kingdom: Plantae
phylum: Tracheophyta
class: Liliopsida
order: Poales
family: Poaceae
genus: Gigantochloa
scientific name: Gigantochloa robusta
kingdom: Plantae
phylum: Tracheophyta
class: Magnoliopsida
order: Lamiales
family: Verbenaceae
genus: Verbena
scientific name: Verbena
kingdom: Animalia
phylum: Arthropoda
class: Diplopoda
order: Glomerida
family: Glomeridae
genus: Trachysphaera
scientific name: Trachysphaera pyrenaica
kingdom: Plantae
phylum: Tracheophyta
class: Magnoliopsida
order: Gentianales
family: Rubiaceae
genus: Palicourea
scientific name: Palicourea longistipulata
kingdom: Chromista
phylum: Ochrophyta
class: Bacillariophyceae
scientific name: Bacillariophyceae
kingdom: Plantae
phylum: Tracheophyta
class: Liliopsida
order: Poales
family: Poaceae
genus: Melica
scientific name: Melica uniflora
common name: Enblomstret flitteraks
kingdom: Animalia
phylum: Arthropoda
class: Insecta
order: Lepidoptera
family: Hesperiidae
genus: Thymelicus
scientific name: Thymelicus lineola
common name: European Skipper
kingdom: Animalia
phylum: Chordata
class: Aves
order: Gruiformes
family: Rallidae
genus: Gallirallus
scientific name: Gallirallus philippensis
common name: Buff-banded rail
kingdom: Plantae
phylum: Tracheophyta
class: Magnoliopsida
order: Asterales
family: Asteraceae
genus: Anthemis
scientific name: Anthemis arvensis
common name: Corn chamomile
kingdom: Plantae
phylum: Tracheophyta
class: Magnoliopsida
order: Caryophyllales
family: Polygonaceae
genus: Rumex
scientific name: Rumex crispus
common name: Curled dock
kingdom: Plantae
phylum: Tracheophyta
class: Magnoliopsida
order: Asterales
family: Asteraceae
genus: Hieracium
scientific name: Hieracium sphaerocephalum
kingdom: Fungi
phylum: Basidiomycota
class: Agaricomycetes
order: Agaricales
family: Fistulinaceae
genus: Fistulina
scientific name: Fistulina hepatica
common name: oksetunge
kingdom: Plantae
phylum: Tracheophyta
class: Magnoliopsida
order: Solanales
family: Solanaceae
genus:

__What the exercise asks__
Convert every line of the records above into a JSON list of strings, with one string per line and any blank lines omitted.

__Result__
[
  "kingdom: Plantae",
  "phylum: Tracheophyta",
  "class: Liliopsida",
  "order: Poales",
  "family: Poaceae",
  "genus: Gigantochloa",
  "scientific name: Gigantochloa robusta",
  "kingdom: Plantae",
  "phylum: Tracheophyta",
  "class: Magnoliopsida",
  "order: Lamiales",
  "family: Verbenaceae",
  "genus: Verbena",
  "scientific name: Verbena",
  "kingdom: Animalia",
  "phylum: Arthropoda",
  "class: Diplopoda",
  "order: Glomerida",
  "family: Glomeridae",
  "genus: Trachysphaera",
  "scientific name: Trachysphaera pyrenaica",
  "kingdom: Plantae",
  "phylum: Tracheophyta",
  "class: Magnoliopsida",
  "order: Gentianales",
  "family: Rubiaceae",
  "genus: Palicourea",
  "scientific name: Palicourea longistipulata",
  "kingdom: Chromista",
  "phylum: Ochrophyta",
  "class: Bacillariophyceae",
  "scientific name: Bacillariophyceae",
  "kingdom: Plantae",
  "phylum: Tracheophyta",
  "class: Liliopsida",
  "order: Poales",
  "family: Poaceae",
  "genus: Melica",
  "scientific name: Melica uniflora",
  "common name: Enblomstret flitteraks",
  "kingdom: Animalia",
  "phylum: Arthropoda",
  "class: Insecta",
  "order: Lepidoptera",
  "family: Hesperiidae",
  "genus: Thymelicus",
  "scientific name: Thymelicus lineola",
  "common name: European Skipper",
  "kingdom: Animalia",
  "phylum: Chordata",
  "class: Aves",
  "order: Gruiformes",
  "family: Rallidae",
  "genus: Gallirallus",
  "scientific name: Gallirallus philippensis",
  "common name: Buff-banded rail",
  "kingdom: Plantae",
  "phylum: Tracheophyta",
  "class: Magnoliopsida",
  "order: Asterales",
  "family: Asteraceae",
  "genus: Anthemis",
  "scientific name: Anthemis arvensis",
  "common name: Corn chamomile",
  "kingdom: Plantae",
  "phylum: Tracheophyta",
  "class: Magnoliopsida",
  "order: Caryophyllales",
  "family: Polygonaceae",
  "genus: Rumex",
  "scientific name: Rumex crispus",
  "common name: Curled dock",
  "kingdom: Plantae",
  "phylum: Tracheophyta",
  "class: Magnoliopsida",
  "order: Asterales",
  "family: Asteraceae",
  "genus: Hieracium",
  "scientific name: Hieracium sphaerocephalum",
  "kingdom: Fungi",
  "phylum: Basidiomycota",
  "class: Agaricomycetes",
  "order: Agaricales",
  "family: Fistulinaceae",
  "genus: Fistulina",
  "scientific name: Fistulina hepatica",
  "common name: oksetunge",
  "kingdom: Plantae",
  "phylum: Tracheophyta",
  "class: Magnoliopsida",
  "order: Solanales",
  "family: Solanaceae",
  "genus:"
]